● WORK TO BE COMPLETED
Your task is to transcribe the lines from the start of the data below through the line containing "left shoulder: (145, 78)", inclusive, exactly as they stand and without the pictures.

● MATERIAL PROVIDED
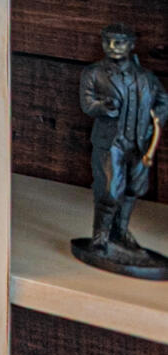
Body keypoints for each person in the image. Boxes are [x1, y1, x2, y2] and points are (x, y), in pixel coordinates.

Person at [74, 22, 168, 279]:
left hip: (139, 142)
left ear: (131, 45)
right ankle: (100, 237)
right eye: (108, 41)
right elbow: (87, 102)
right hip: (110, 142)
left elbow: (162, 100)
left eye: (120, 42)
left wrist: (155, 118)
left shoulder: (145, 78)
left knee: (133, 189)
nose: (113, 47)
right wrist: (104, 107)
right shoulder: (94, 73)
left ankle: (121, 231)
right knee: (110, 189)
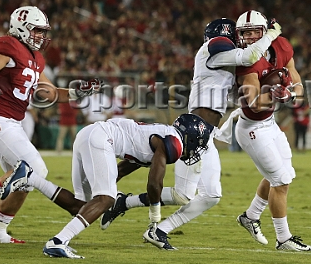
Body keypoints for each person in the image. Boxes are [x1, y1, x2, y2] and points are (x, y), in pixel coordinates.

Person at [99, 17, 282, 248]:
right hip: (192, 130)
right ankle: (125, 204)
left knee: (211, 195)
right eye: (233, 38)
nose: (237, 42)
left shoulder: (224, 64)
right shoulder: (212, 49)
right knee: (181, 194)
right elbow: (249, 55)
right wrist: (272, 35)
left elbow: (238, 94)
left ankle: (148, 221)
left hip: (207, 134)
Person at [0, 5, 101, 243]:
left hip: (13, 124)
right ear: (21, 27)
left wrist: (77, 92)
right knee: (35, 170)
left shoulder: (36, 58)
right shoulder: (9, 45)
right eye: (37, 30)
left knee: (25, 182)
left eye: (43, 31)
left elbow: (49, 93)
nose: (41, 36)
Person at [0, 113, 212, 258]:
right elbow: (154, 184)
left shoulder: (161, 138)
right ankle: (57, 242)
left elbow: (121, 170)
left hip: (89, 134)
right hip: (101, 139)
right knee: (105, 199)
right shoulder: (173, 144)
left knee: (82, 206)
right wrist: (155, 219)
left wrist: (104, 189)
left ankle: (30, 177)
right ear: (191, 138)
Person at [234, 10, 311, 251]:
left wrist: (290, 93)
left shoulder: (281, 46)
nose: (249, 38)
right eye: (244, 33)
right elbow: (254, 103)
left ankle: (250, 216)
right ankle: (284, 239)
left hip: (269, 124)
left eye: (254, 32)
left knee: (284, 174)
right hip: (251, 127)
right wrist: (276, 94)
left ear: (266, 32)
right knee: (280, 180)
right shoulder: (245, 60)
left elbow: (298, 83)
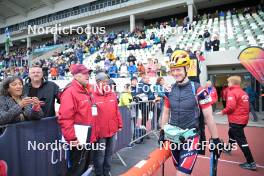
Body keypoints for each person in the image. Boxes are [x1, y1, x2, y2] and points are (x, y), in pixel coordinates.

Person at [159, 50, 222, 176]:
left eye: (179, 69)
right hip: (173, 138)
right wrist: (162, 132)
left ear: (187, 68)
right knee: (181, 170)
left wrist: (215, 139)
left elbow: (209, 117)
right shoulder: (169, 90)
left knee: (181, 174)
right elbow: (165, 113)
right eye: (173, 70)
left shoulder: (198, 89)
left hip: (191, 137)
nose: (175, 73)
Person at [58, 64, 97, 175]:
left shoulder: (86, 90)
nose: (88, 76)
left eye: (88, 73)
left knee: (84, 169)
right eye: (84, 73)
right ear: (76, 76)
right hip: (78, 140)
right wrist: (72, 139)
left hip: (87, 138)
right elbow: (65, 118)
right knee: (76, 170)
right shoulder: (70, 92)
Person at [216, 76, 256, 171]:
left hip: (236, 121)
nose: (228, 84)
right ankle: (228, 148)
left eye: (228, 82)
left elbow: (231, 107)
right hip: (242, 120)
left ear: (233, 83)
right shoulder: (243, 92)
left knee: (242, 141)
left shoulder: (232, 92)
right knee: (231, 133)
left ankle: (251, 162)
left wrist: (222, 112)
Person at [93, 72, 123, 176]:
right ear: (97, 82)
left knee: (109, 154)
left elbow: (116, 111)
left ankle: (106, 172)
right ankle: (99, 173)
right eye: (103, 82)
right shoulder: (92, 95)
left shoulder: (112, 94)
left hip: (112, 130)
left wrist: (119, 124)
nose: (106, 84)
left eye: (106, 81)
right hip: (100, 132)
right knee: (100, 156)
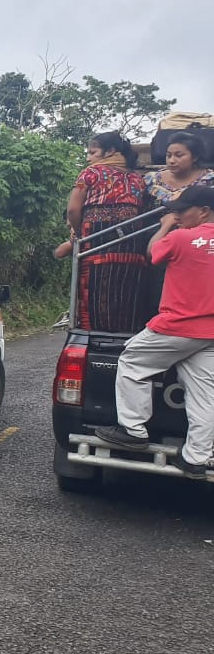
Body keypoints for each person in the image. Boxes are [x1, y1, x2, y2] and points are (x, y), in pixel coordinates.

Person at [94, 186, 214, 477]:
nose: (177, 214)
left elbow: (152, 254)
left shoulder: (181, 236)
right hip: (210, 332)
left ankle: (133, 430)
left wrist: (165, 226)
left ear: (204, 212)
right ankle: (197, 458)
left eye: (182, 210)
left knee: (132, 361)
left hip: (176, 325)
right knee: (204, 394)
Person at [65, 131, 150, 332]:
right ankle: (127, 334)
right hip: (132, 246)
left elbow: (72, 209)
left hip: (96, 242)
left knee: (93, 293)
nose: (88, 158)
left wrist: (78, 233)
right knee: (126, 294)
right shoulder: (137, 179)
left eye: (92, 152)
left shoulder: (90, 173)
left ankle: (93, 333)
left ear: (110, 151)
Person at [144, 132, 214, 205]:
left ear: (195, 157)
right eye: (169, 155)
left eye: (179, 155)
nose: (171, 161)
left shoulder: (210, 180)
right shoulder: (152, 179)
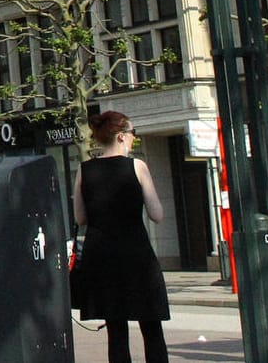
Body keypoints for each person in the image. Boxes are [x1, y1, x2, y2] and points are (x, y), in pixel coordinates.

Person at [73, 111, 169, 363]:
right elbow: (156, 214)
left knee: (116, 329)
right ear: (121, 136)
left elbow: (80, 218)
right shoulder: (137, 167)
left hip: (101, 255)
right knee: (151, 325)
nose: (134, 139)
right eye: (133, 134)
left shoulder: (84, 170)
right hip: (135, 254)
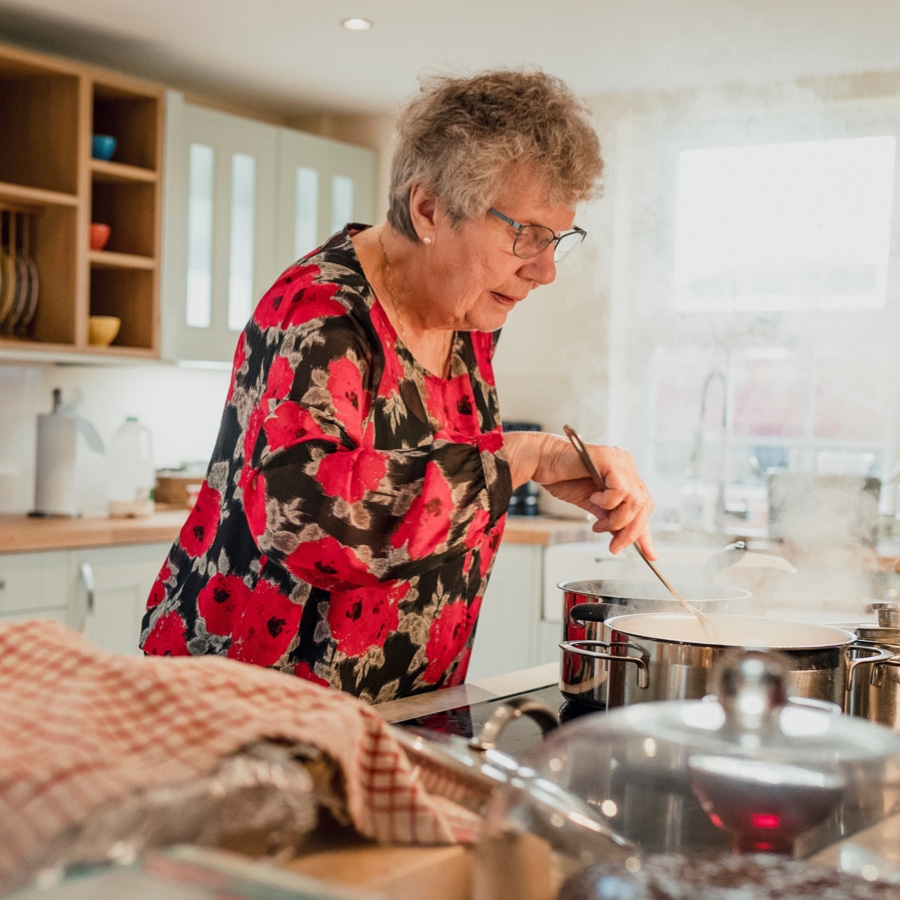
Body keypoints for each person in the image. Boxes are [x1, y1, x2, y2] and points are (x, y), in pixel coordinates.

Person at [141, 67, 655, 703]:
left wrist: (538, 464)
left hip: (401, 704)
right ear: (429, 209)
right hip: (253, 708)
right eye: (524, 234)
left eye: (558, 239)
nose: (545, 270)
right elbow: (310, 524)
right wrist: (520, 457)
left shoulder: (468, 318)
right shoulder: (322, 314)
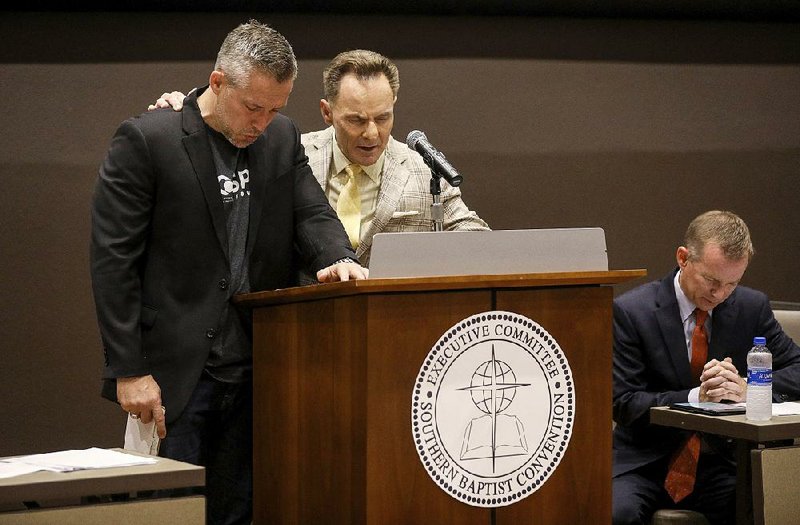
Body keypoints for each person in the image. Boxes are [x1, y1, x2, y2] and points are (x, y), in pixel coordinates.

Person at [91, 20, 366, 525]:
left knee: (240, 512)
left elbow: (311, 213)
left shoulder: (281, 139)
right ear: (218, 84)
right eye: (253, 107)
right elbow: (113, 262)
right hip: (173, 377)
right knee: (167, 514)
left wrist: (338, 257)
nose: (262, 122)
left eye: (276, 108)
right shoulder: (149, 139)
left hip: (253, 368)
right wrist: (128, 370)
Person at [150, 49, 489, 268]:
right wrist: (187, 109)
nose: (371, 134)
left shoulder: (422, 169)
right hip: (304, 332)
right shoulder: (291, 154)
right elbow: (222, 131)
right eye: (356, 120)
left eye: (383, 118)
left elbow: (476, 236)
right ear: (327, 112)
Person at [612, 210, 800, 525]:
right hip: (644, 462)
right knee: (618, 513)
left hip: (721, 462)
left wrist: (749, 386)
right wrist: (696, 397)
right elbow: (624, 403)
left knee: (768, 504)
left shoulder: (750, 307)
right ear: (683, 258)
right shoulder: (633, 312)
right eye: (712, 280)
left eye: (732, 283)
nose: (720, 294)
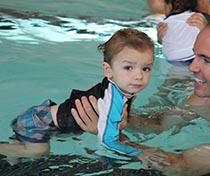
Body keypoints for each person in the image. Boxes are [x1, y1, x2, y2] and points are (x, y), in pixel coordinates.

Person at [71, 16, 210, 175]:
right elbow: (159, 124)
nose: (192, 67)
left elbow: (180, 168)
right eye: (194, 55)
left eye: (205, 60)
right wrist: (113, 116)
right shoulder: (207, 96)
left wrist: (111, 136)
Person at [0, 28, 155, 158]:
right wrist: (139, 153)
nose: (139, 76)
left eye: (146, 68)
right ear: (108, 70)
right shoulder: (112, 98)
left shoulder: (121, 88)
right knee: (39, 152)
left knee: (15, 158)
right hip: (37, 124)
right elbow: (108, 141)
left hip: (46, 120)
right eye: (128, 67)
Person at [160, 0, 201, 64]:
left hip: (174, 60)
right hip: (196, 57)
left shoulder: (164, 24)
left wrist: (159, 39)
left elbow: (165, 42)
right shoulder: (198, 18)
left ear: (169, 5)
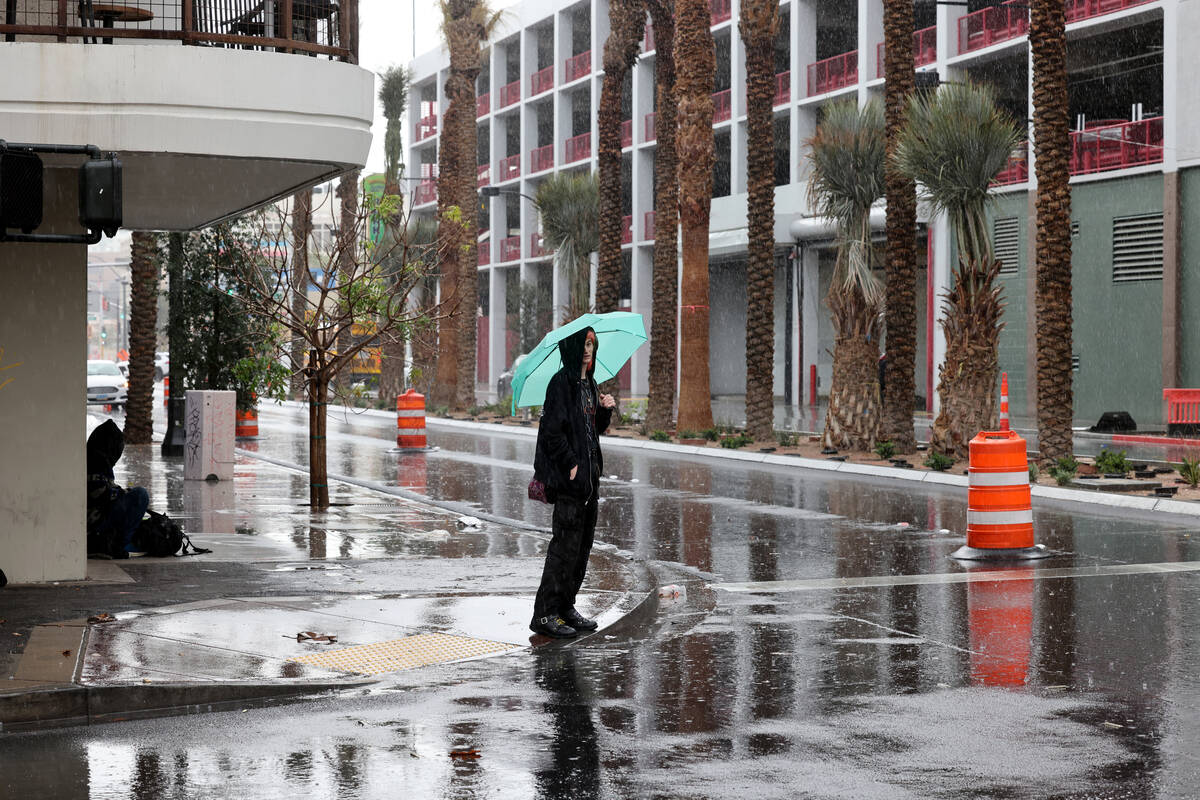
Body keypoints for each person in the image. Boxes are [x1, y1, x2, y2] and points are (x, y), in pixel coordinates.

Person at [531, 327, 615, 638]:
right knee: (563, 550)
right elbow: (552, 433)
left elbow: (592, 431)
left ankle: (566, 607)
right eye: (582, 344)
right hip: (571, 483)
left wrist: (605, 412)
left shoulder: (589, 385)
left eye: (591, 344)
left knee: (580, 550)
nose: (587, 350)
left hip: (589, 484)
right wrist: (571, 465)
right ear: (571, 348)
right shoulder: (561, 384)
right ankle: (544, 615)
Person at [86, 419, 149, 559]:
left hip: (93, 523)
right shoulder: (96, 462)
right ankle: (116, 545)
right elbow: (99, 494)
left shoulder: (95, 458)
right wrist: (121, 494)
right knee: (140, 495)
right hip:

● OUTPUT OF THE EXERCISE
Body keypoints for each person in the image. Boxes are [x1, y1, x2, y2] and points are (x, y), in pixel coordinates.

Person at [74, 22, 168, 279]:
left hip: (139, 142)
left ear: (131, 45)
right ankle: (100, 237)
right eye: (108, 41)
right elbow: (87, 102)
right hip: (110, 142)
left elbow: (162, 100)
left eye: (120, 42)
left wrist: (155, 118)
left shoulder: (145, 78)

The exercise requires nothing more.